Graphique extrait du chapitre 5 du Repères "L'Economie mondiale 2016" (CEPII, La Découverte, 2015).

Évolution du coefficient de Gini depuis 1960 dans quelques pays développés et émergents

 

Graphique 2 : Evolution du coefficient de Gini (1960-2012)

Source : Standardized World Income Inequality Database (SWIID), version 4.1, mars 2014

Note : Les coefficients de Gini sont construits à partir du revenu disponible des ménages.

 

Ce graphique illustre la montée des inégalités de revenus, mesurées ici par le coefficient de Gini, dans les pays développés, mais aussi dans une partie des pays émergents. Cette évolution contredit la fameuse "courbe de Kuznets" (1955), mise en évidence à partir de l'observation des pays industrialisés sur la longue période, selon laquelle les inégalités connaissent une phase de croissance puis de décroissance lors du processus d'industrialisation et de développement économique. Dans les économies avancées, le retournement à la hausse du coefficient de Gini s'opère dès les années 1970 au Royaume-Uni, à partir des années 1980 aux États-Unis et en Allemagne, et seulement dans les années 2000 en France. La montée des inégalités de revenus est nettement plus marquée dans les pays anglo-saxons : le coefficient de Gini a augmenté de 25% aux États-Unis et de plus de 30% au Royaume-Uni en un quart de siècle. Elle s'explique notamment par la poussée des très hauts revenus et des salaires du haut de la distribution ("top incomes"), tirés vers le haut par l'essor du système financier et des politiques fiscales favorables aux ménages les plus riches. Il s'est opéré en même temps un tassement des revenus bas et moyens avec la montée du chômage et la concurrence accrue des pays émergents, sources de déflation salariale.
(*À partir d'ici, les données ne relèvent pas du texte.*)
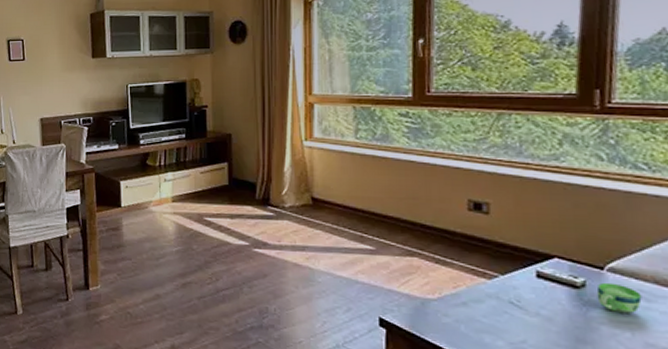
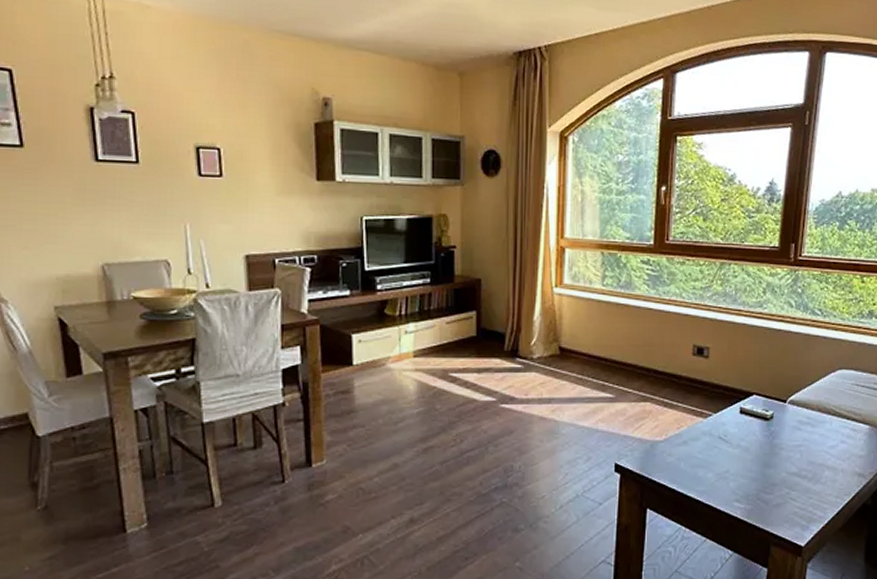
cup: present [596,282,642,315] -> none [780,413,809,439]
Dans les pays émergents, les inégalités de revenu sont plus fortes que dans les pays avancés et elles ont aussi tendance à augmenter, particulièrement en Chine qui a vu son coefficient de Gini passer de 30 à pratiquement 55 entre les début des années 1970 et 2000. En Afrique du Sud, les inégalités croissent depuis les années 2000. En Inde, elles se maintiennent, oscillant entre 45 et 50 depuis les années 1960. Seul le Brésil a connu une baisse de la concentration des revenus dans les années 2000 grâce à la mise en place de politiques sociales dans ce pays.

NB : Le coefficient de Gini prend en compte l'ensemble de la distribution des revenus, mais pour saisir les dynamiques inégalitaires à l'extrémité de la distribution des revenus on observe plutôt l'évolution de la part des "top incomes" (les 1% ou 0,1% les plus riches) dans le revenu global.

Graphique extrait du chapitre 5 du Repères "L'Economie mondiale 2016" (CEPII, La Découverte, 2015).

 

Anne Châteauneuf-Malclès pour SES-ENS.